Reference no: EM133924180
Question
At the time of the incident, the Nurse K. charge nurse was working a night shift in a geriatric psychiatry unit (the "Unit"). It was a busy night and they had 2 sick calls that were not covered. Patient M. was 83 years old with moderate to advanced dementia. Occasionally at night she could be challenging, call out for her husband and getting out of bed wandering the unit upsetting other patients, and often challenging and aggressive during the evening and night.
Nurse K. and three nursing colleagues transferred Patient M. who appeared calm, from a wheelchair to a Broda chair in the Unit's dining room. Nurse K. and her colleagues applied a pelvic restraint to the patient without a physician's order.
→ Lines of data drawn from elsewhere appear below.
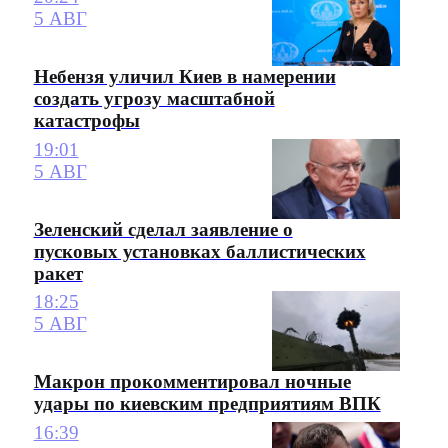
5 АВГ
Небензя уличил Киев в намерении
создать угрозу масштабной
катастрофы
19:01
5 АВГ
Зеленский сделал заявление о
пусковых установках баллистических
ракет
18:25
5 АВГ
Макрон прокомментировал ночные
удары по киевским предприятиям ВПК
16:39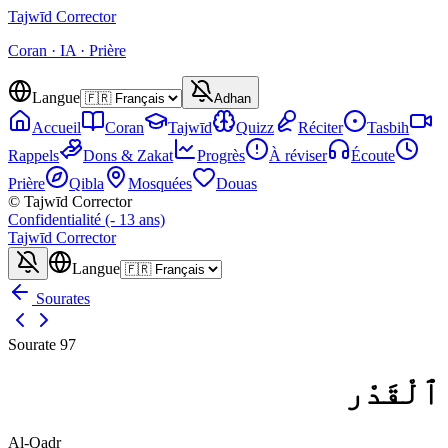
Tajwīd
Corrector
Coran · IA · Prière
Langue
Adhan
Accueil
Coran
Tajwīd
Quizz
Réciter
Tasbih
Rappels
Dons & Zakat
Progrès
À réviser
Écoute
Prière
Qibla
Mosquées
Douas
© Tajwīd Corrector
Confidentialité (- 13 ans)
Tajwīd
Corrector
Langue
Sourates
Sourate
97
ٱلْقَدْر
Al-Qadr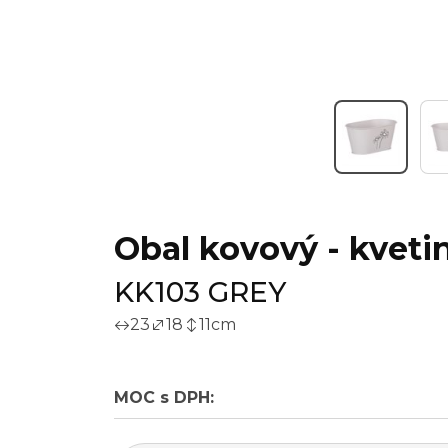
Obal kovový - kveti
KK103 GREY
23
18
11
cm
MOC s DPH:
Neither the nurse nor her colleagues documented the application of the restraint or the rationale for applying the restraint. The patient was left restrained in the Unit's dining room for approximately 5.5 hours. During this time, the Nurse K. and her colleagues failed to appropriately observe and monitor the patient, or continually assess the ongoing need for restraints.
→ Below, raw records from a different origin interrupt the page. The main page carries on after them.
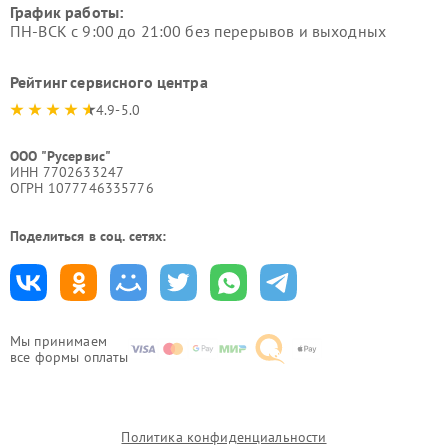
График работы:
ПН-ВСК с 9:00 до 21:00 без перерывов и выходных
Рейтинг сервисного центра
4.9-5.0
ООО "Русервис"
ИНН 7702633247
ОГРН 1077746335776
Поделиться в соц. сетях:
Мы принимаем
все формы оплаты
Политика конфиденциальности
Between approximately 12:30 am and 5:30 am, Patient M. was sitting in a Broda chair in the Unit's dining room. Despite expressing distress, including removing her gown and exposing herself, the nurses did not observe or provide care to the patient. Nurse K. falsely documented that the patient had fallen sleep and was transferred to her bedroom despite remaining in the Broda chair in various states of distress in the dining room.
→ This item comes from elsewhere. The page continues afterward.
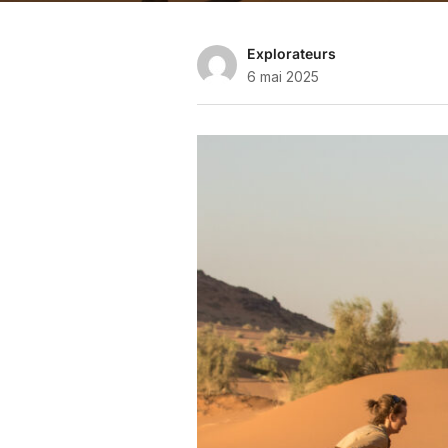
Explorateurs
6 mai 2025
Upon observing the patient in the early morning, Nurse K. believed that Patient. M. was deceased. The nurses did not call a Code Blue, take the patient's vital signs, or ensure that her colleagues follow the organization's policy. Instead, the nurse delegated a colleague to wheel the patient to her room. They placed the patient in her bed with the collective intention to make it appear as though the patient had died in bed or more recently than suspected. They falsely documented that the patient was in bed during the time that she remained restrained in the Broda chair. They later provided inaccurate information during the facility's investigation into the patient's death.
Adapted from the College of Nurses of Ontario. (2022). CNO Disciplinary Hearing.
1. List and describe practice standards that were not followed. What are the examples of negligence in the case study?
2. Describe the correct and professional course action and care that should be provided.
3. What can nurses do to prevent negligence in nursing practice?
4. What disciplinary action should be implemented for the nurses involved?